■ **What the task asks**
Give back the listing in full and exactly, leaving out the images.

■ **The data**
____

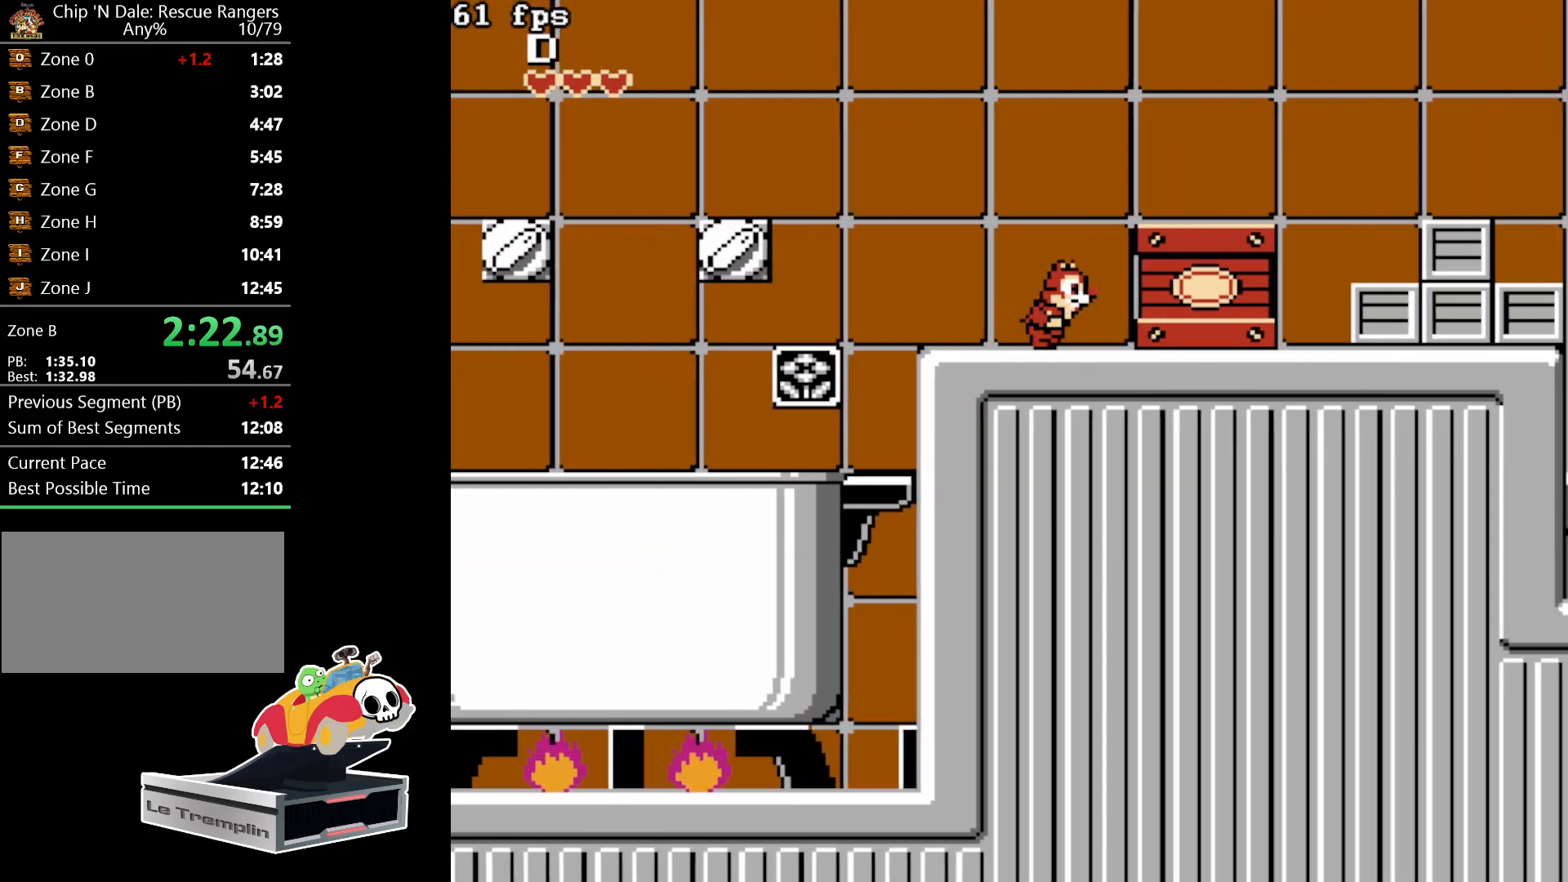
{"buttons": ["DPAD_RIGHT"], "events": []}
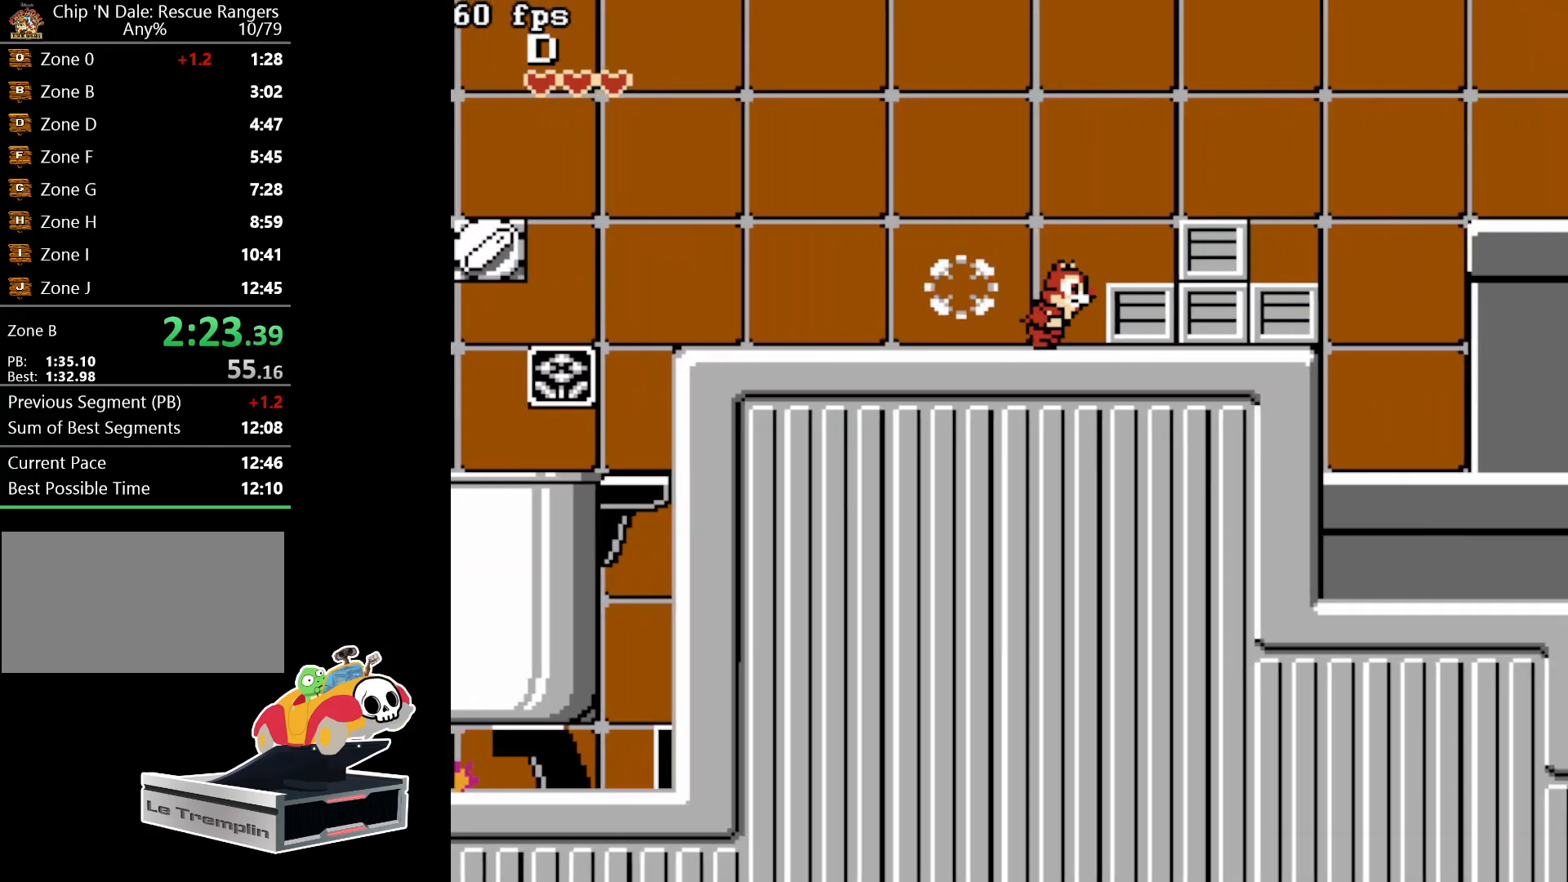
{"buttons": ["DPAD_RIGHT"], "events": [[117, "B", "down"], [233, "B", "up"], [333, "A", "down"], [450, "A", "up"]]}
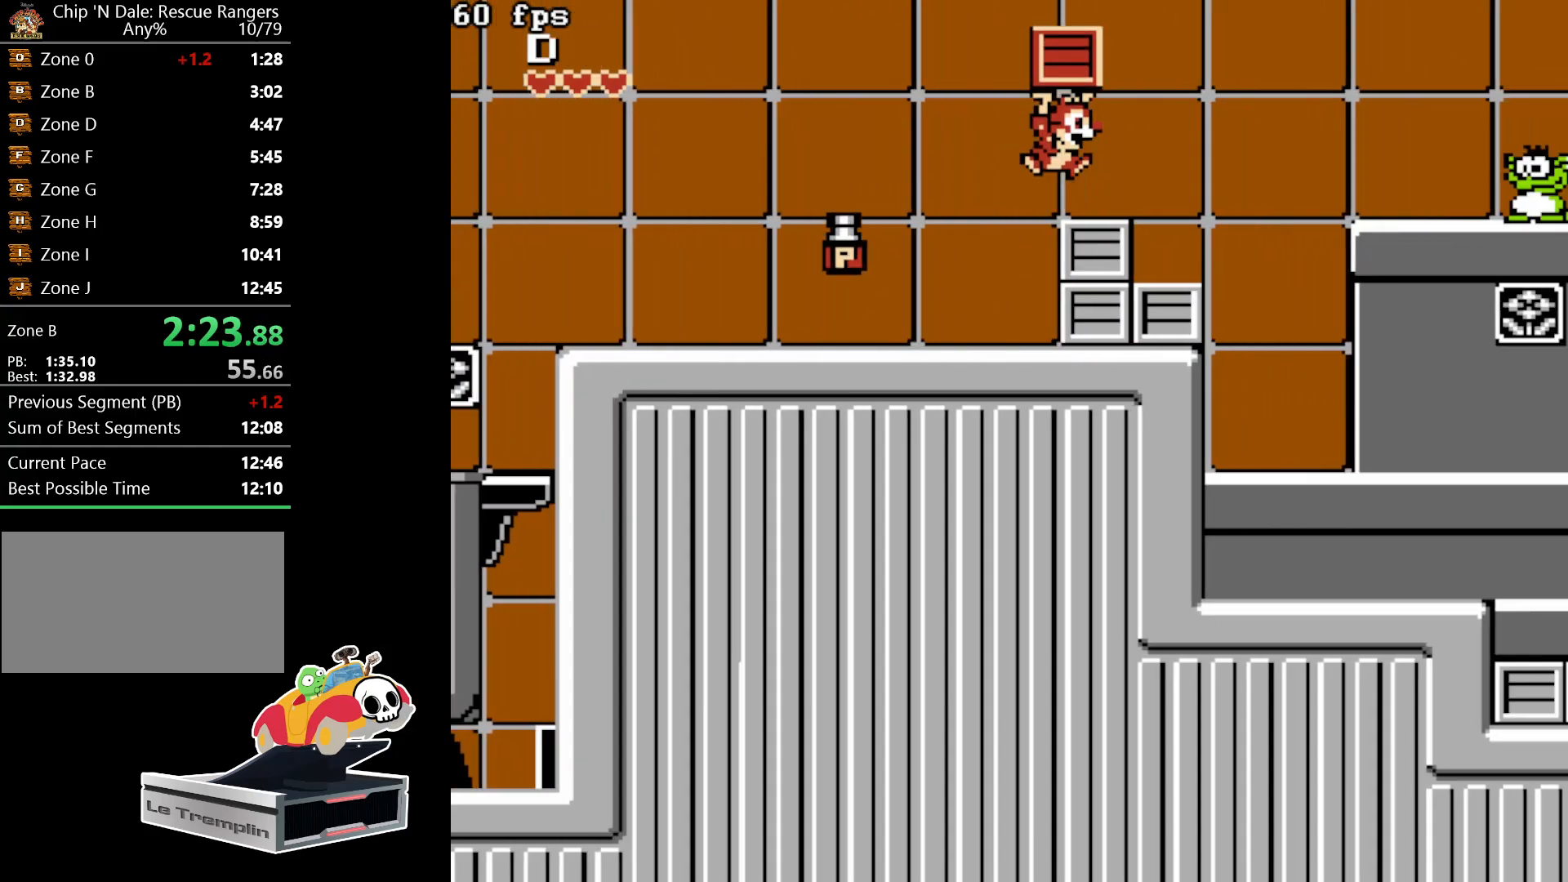
{"buttons": ["DPAD_RIGHT"], "events": [[33, "DPAD_RIGHT", "up"], [67, "B", "down"], [117, "DPAD_RIGHT", "down"], [150, "B", "up"], [300, "A", "down"], [467, "A", "up"]]}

____

■ **Expected output**
{"buttons": ["DPAD_RIGHT"], "events": []}
{"buttons": ["DPAD_RIGHT"], "events": [[117, "B", "down"], [233, "B", "up"], [333, "A", "down"], [450, "A", "up"]]}
{"buttons": ["DPAD_RIGHT"], "events": [[33, "DPAD_RIGHT", "up"], [67, "B", "down"], [117, "DPAD_RIGHT", "down"], [150, "B", "up"], [300, "A", "down"], [467, "A", "up"]]}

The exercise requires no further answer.